Language mucks with you. The world around you shapes your reality. Forces your brain to do things you do not want it to do. The earlier an age children are subjected to traumatic violence and sexual abuse, the more it triggers the brain to behave in so-called “abnormal” ways.

The wiring of the brain is altered.

Here is a little science and Biology lesson (Oh shut the F!@#! up. You are still reading, then you are not a total dipstick and it will not kill you to learn something)

The systems of your body not only work together but the Nervous and Lymphatic systems actually work together. If you are angry and annoyed, your body releases adrenaline and your heart rate increases etc. This just does not simply go away easily. Even the slightest change can cause the release of the chemical. What happens is that you have an annoyed and agitated lymphatic system because it is so closely tied with the nervous system, the brain, and emotion.

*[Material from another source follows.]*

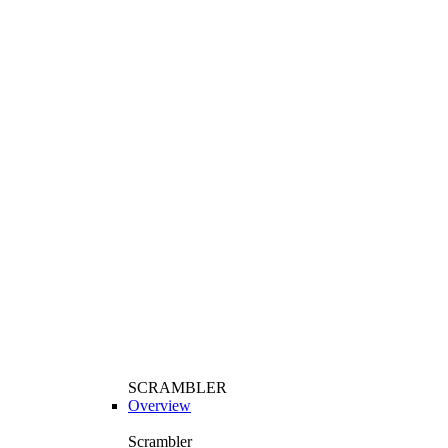
SCRAMBLER
Overview
Scrambler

Your brain cannot tell the difference between what is real and a vividly imagined event. Why do you think scary movies frighten us? After all it is just light on a screen. It is not real. But yet, your heart rate increases. If you suspend your disbelief enough, you may even sweat.

Try this. Close your eyes and try to imagine yourself standing at the top of the tallest building in the world. Now walk close to the edge and look down. What does the railing look like? Can you lean over it? How does the wind feel?

Negative emotions and situations can have a dramatic effect on the body over time.

We really do not know the implications of small events on a young nervous system.

An adult’s brain chemistry has pretty much been set by the time he or she picks up a game. So, while the same parts of the brain may be active when shown on a PET scan, they will not have the same impact as they do on a younger person.

However, an adult person can also combat this with a positive mental attitude and acts of love . . .well acts of love making. A small study has shown that oxytocin and DHEA hormone released during love-making may prevent breast cancer cells from developing into tumors. Frequent love-making has also been linked to longer life – may be due to the beneficial effects on the heart and immune system.

We know that people who are criminals tend to not experience guilt when they commit violent acts or even non violent crimes such as plain old theft. The do not respond in a way to where they feel bad for what they have done.

What are the implications if you are a child who is exposed to these things? Do you not recall that one kid in grade school who was always a trouble making little F*#%#$!? It seemed as if no matter what he or she did that it had no effect.

The reality is we do not yet have a clear idea to what a constant barrage of self induced chemicals will do to the brain.

Having said all of this, do I think video games are responsible for violence? No, probably not. I think a Father beating the shit out of his son, the son’s siblings, or the mother has a deeper impact than Resident Evil 4 will ever have. But, when you add the Drunk and Resident Evil togther, then you might be changing more than Capcom and society bargained for.

It is only going to get more interesting.